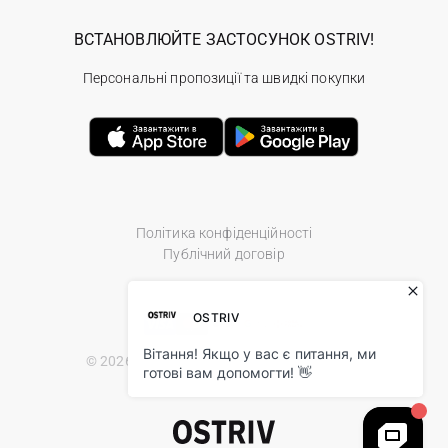
ВСТАНОВЛЮЙТЕ ЗАСТОСУНОК OSTRIV!
Персональні пропозиції та швидкі покупки
Політика конфіденційності
Публічний договір
© 2026 Ostriv.ua Store. All Rights Reserved.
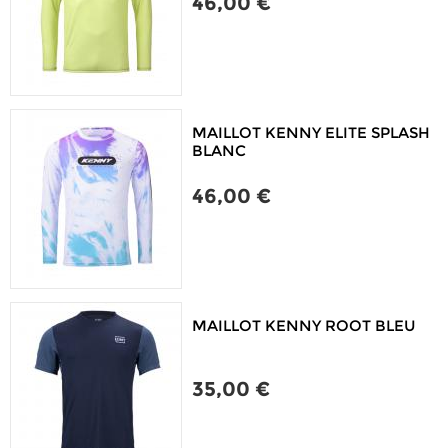
46,00 €
MAILLOT KENNY ELITE SPLASH
BLANC
46,00 €
MAILLOT KENNY ROOT BLEU
35,00 €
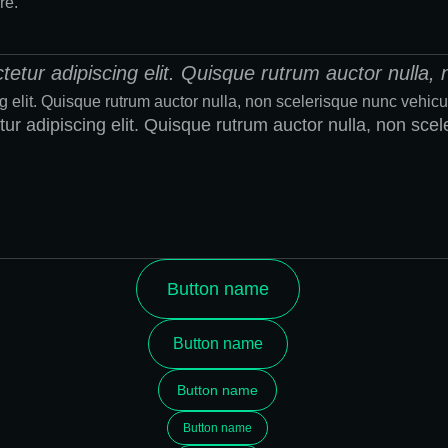
re.
etur adipiscing elit. Quisque rutrum auctor nulla, 
ng elit. Quisque rutrum auctor nulla, non scelerisque nunc vehicu
tur adipiscing elit. Quisque rutrum auctor nulla, non sce
Button name
Button name
Button name
Button name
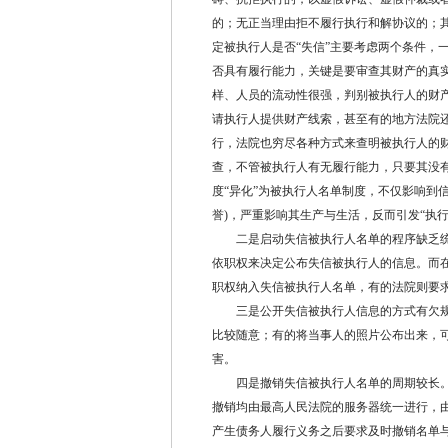
的；无正当理由拒不履行执行和解协议的；
定被执行人是否“失信”主要考虑两个条件，
否具有履行能力，关键是要审查其财产的真
样、人员的流动性很强，判别被执行人的财
请执行人提供财产线索，甚至有的地方法院还
行，法院也穷尽各种方式来查明被执行人的
查，不管被执行人有无履行能力，只要其没
度“异化”为被执行人名单制度，不仅影响到
誉)，严重影响其生产与生活，反而引发“执行
二是启动失信被执行人名单的程序缺乏统
依职权来决定公布失信被执行人的信息。而
职权纳入失信被执行人名单，有的法院则要
三是公开失信被执行人信息的方式有欠规
比较随意；有的将当事人的照片公布出来，
害。
四是撤销失信被执行人名单的周期较长。
撤销均由最高人民法院的服务器统一进行，
产生债务人履行义务之后要求及时撤销名单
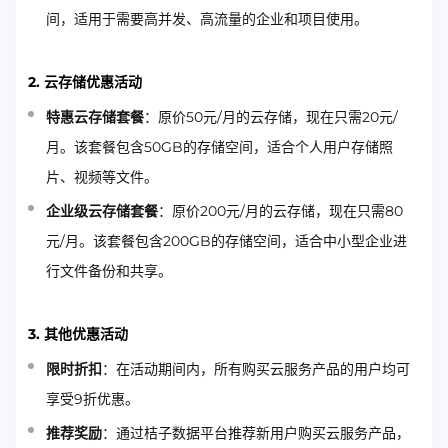
间，适用于需要高并发、高流量的企业和项目使用。
2. 云存储优惠活动
特惠云存储套餐
：原价50元/月的云存储，现在只需20元/
月。该套餐包含50GB的存储空间，适合个人用户存储照
片、视频等文件。
企业级云存储套餐
：原价200元/月的云存储，现在只需80
元/月。该套餐包含200GB的存储空间，适合中小型企业进
行文件备份和共享。
3. 其他优惠活动
限时折扣
：在活动期间内，所有购买云服务产品的用户均可
享受9折优惠。
推荐奖励
：通过桔子数据平台推荐新用户购买云服务产品，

### [ACTIVITY]
Put down exactly the lines of the data above that run from its first line through the line bearing "etur adipiscing elit.", and no pictures.

### [RESULT OF THE TASK]
ВСТАНОВЛЮЙТЕ ЗАСТОСУНОК OSTRIV!
Персональні пропозиції та швидкі покупки
Політика конфіденційності
Публічний договір
© 2026 Ostriv.ua Store. All Rights Reserved.
46,00 €
MAILLOT KENNY ELITE SPLASH
BLANC
46,00 €
MAILLOT KENNY ROOT BLEU
35,00 €
re.
etur adipiscing elit. Quisque rutrum auctor nulla, 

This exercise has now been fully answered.